**Отрывок для чтения:**
•••

Хорст Герлах - В сибирских лагерях. Воспоминания немецкого пленного. 1945-1946
– Ты хочешь получить пулю? – заорал бригадир.
– А мне все равно.
Охранник поднял свой автомат. Мы удержали Вернера от неверного шага.
В конце концов бригадир сказал:
– Хорошо, тебе не нужно работать сегодня, но не смей уходить один. Тебе известно, что никто из нас не имеет права ходить куда-либо без охраны.
На этот раз Вернер послушался. Он сел к костру, чтобы погреться. Большая часть дров уже прогорела, и только несколько веток еще дымились.
Мы продолжали работать до самого вечера. Издалека нам был виден Вернер, съежившийся у костра. Наконец нам позволили вернуться «домой». Закинув лопаты на плечи, мы выстроились в ряд. Бригадир позвал Вернера, но он не пришел. Тогда он отправил за ним двух человек, которые в буквальном смысле принесли его. Лицо нашего товарища было синего цвета, и сам идти он больше не мог.
Добравшись до лагеря, мы отнесли Вернера в госпиталь. Придя к себе, сняли мокрую одежду и, переодевшись, грелись возле печи, стараясь прижаться к ней как можно ближе. Сейчас от этого тепла зависело, выживем мы или нет.

•••

**Задания:**
A - Изложите отрывок о Вернере в двух предложениях.
B - Ответьте на вопросы по отрывку.
(i) Что поднял охранник?
(ii) Сколько человек бригадир отправил за Вернером?
(iii) Что сделали остальные, придя к себе после госпиталя?

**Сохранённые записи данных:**
•••

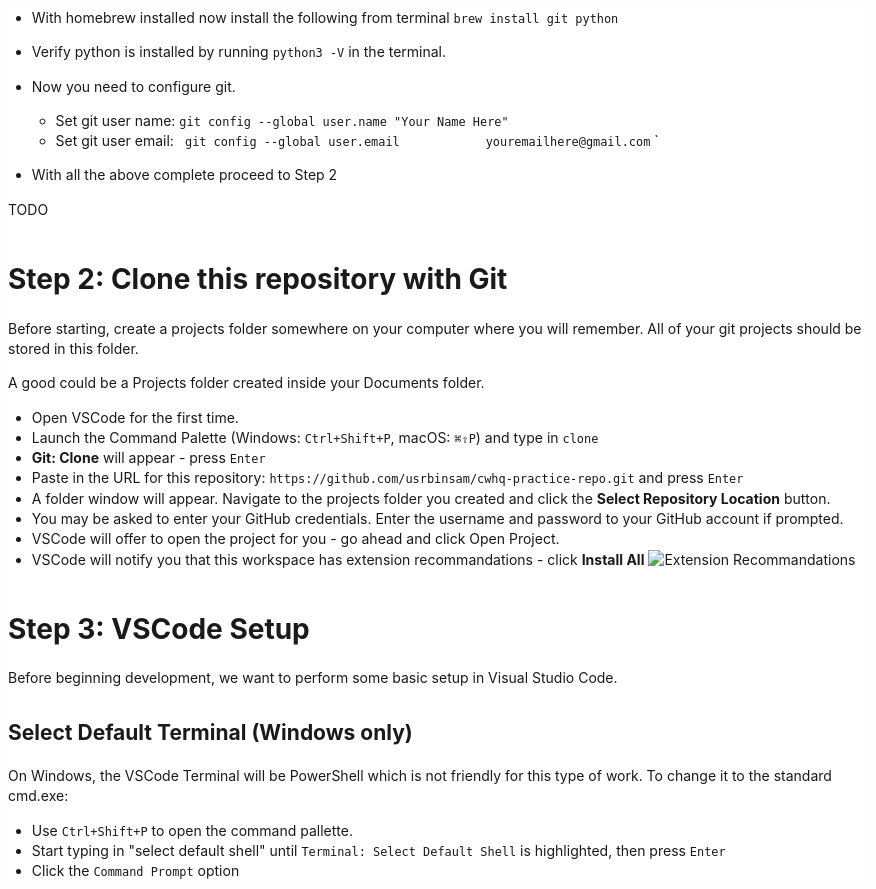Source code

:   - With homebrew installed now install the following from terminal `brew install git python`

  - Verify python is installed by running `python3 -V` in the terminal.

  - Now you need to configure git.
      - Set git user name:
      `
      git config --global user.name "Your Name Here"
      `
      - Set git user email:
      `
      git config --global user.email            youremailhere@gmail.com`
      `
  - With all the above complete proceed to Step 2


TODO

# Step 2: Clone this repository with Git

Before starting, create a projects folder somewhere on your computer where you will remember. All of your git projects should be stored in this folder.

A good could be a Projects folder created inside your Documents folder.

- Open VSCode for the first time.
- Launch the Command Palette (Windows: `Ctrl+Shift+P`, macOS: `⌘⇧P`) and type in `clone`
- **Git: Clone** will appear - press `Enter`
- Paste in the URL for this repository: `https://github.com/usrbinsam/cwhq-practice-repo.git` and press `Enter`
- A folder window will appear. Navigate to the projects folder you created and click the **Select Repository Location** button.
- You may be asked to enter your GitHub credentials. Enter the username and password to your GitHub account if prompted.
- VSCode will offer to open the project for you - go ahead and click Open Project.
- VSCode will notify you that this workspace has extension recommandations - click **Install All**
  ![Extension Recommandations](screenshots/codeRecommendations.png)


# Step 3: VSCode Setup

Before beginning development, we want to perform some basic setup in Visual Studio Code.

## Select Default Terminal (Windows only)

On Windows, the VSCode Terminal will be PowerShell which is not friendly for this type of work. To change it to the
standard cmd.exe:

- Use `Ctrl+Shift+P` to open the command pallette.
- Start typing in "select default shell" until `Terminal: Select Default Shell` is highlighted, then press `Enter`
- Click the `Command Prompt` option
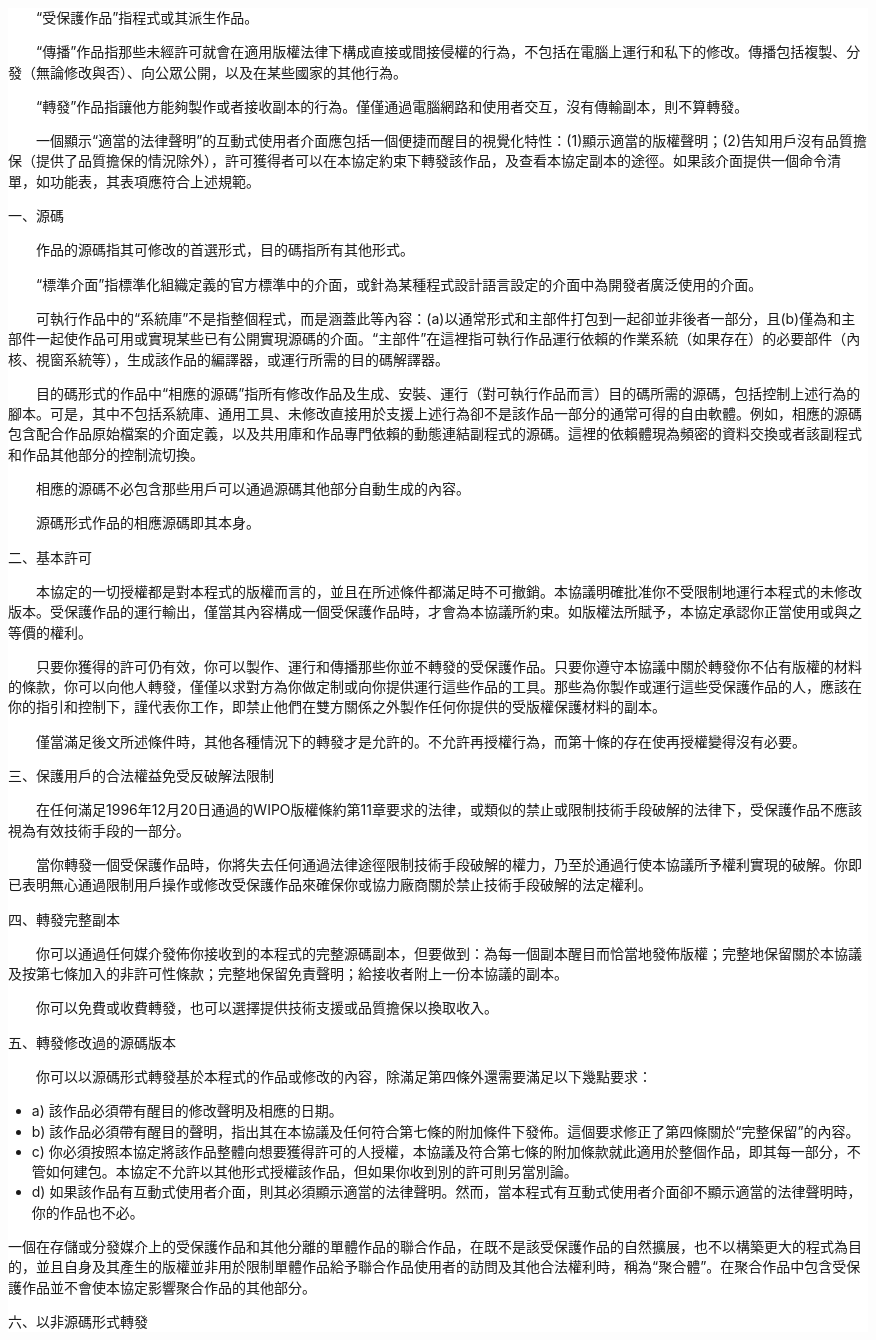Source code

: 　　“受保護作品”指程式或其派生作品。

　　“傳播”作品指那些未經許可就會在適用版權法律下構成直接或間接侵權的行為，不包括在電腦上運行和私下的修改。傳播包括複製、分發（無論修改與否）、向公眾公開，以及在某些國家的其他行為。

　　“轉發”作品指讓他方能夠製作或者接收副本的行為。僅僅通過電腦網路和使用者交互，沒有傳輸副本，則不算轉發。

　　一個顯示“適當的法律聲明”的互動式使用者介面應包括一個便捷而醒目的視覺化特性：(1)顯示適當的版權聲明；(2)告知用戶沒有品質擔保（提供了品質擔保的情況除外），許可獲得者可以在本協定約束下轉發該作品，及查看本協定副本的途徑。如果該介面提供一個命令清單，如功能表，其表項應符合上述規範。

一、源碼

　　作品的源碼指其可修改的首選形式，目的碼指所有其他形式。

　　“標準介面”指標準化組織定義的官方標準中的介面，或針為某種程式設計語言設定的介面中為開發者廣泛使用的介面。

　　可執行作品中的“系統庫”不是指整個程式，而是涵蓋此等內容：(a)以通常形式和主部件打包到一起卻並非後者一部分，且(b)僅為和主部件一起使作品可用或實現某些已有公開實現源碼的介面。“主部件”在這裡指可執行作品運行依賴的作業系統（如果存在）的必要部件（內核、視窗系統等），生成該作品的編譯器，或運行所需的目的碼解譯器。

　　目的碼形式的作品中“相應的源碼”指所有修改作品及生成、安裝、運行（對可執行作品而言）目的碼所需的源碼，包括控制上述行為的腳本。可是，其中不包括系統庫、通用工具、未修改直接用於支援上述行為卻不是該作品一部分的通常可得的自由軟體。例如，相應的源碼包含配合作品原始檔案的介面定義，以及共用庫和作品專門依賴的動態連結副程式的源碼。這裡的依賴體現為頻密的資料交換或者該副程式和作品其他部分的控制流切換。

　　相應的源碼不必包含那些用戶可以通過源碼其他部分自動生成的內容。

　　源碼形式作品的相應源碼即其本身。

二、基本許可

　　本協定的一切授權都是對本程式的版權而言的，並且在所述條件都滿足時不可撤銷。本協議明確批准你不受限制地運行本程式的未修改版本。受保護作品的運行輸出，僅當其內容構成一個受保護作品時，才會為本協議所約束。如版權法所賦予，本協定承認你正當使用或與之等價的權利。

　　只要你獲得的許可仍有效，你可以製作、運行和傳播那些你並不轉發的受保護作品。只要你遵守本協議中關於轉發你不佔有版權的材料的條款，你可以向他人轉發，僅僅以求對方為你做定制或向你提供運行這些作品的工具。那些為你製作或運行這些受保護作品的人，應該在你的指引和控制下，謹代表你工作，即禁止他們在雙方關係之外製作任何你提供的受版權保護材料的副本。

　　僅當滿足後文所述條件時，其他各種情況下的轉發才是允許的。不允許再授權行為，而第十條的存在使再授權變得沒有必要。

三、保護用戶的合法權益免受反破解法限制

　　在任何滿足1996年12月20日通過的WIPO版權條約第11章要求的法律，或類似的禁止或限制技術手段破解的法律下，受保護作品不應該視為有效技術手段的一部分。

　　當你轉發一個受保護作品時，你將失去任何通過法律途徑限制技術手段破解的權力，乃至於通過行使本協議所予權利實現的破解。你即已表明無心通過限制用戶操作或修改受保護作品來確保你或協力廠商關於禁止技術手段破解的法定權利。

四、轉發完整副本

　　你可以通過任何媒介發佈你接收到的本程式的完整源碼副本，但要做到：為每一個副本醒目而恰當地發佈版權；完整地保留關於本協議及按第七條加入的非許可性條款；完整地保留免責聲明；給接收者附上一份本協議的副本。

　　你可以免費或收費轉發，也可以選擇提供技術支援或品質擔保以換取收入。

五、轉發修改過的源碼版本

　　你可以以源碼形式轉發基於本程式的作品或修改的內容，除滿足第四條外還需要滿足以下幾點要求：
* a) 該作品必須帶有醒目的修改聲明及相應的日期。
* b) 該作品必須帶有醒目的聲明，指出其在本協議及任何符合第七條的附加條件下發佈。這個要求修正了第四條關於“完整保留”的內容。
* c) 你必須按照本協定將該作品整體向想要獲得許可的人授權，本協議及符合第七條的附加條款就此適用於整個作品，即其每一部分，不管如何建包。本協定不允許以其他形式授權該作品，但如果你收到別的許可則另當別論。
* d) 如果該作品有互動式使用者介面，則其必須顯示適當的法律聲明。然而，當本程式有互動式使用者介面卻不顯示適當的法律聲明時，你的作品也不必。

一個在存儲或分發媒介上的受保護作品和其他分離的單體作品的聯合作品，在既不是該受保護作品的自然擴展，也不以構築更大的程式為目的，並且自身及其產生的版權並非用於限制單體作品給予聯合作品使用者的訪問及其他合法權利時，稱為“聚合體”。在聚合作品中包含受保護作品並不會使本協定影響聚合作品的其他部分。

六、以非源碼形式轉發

•••

**Ответы:**
A - Бригадир разрешил Вернеру в этот день не работать, но запретил уходить одному без охраны, и Вернер сел греться у почти прогоревшего костра. Вечером его пришлось буквально нести, потому что лицо у него посинело и идти он не мог; в лагере его отнесли в госпиталь, а остальные переоделись и грелись у печи, от тепла которой зависело, выживут ли они.

B -
(i) Свой автомат.
(ii) Двух.
(iii) Сняли мокрую одежду, переоделись и грелись возле печи, стараясь прижаться к ней как можно ближе.